DATA FOR REVIEW:

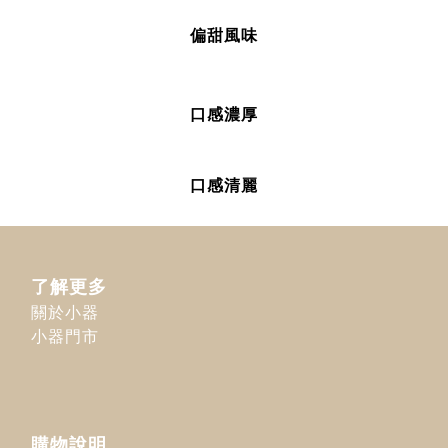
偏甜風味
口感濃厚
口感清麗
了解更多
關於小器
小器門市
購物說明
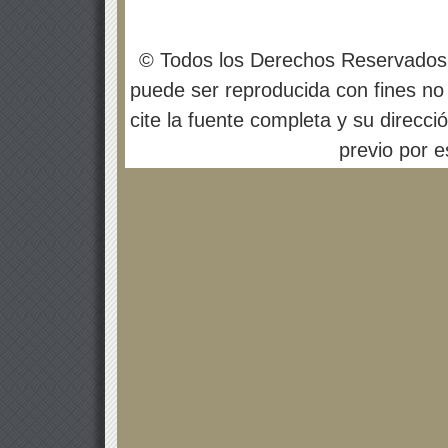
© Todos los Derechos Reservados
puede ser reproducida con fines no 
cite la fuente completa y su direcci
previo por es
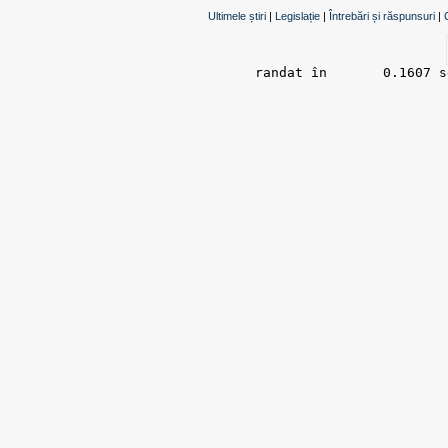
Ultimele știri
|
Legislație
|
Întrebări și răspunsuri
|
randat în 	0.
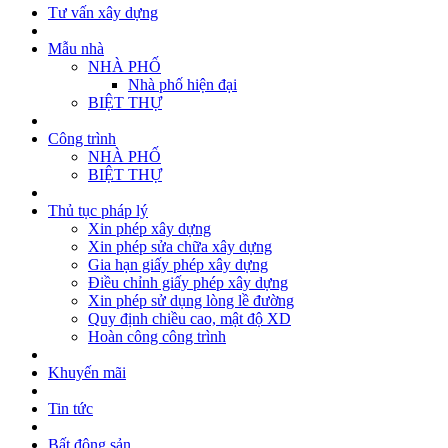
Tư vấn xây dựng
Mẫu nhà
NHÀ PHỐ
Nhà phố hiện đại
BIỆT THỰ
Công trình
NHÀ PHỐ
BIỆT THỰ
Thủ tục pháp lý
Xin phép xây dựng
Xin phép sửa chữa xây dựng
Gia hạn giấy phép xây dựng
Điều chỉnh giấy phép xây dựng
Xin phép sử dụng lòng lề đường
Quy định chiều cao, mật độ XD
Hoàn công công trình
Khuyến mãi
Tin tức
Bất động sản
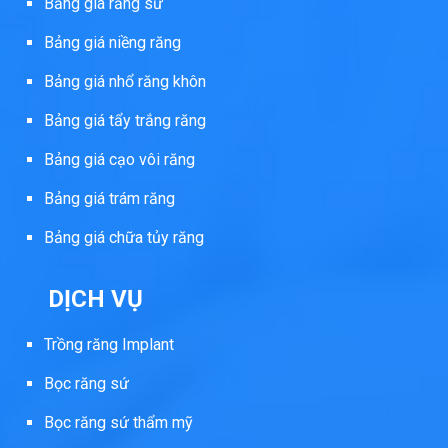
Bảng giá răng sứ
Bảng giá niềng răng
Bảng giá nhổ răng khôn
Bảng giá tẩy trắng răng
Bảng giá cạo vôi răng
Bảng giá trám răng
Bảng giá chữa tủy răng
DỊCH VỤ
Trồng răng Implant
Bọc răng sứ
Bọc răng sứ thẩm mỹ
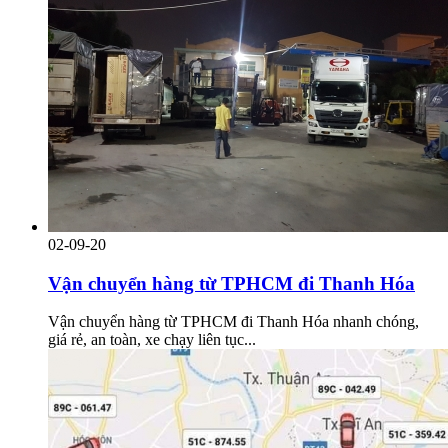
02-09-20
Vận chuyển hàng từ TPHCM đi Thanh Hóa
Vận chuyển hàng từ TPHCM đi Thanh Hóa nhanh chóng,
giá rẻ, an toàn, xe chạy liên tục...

WHAT THIS TASK INVOLVES:
Repeat the material exactly, without images.

EXERCISE RESULT:
偏甜風味
口感濃厚
口感清麗
了解更多
關於小器
小器門市
購物說明
© Todos los Derechos Reservados
puede ser reproducida con fines no 
cite la fuente completa y su direcci
previo por es
Ultimele știri
|
Legislație
|
Întrebări și răspunsuri
|
randat în 	0.
Tư vấn xây dựng
Mẫu nhà
NHÀ PHỐ
Nhà phố hiện đại
BIỆT THỰ
Công trình
NHÀ PHỐ
BIỆT THỰ
Thủ tục pháp lý
Xin phép xây dựng
Xin phép sửa chữa xây dựng
Gia hạn giấy phép xây dựng
Điều chỉnh giấy phép xây dựng
Xin phép sử dụng lòng lề đường
Quy định chiều cao, mật độ XD
Hoàn công công trình
Khuyến mãi
Tin tức
Bất động sản
Bảng giá răng sứ
Bảng giá niềng răng
Bảng giá nhổ răng khôn
Bảng giá tẩy trắng răng
Bảng giá cạo vôi răng
Bảng giá trám răng
Bảng giá chữa tủy răng
DỊCH VỤ
Trồng răng Implant
Bọc răng sứ
Bọc răng sứ thẩm mỹ
02-09-20
Vận chuyển hàng từ TPHCM đi Thanh Hóa
Vận chuyển hàng từ TPHCM đi Thanh Hóa nhanh chóng,
giá rẻ, an toàn, xe chạy liên tục...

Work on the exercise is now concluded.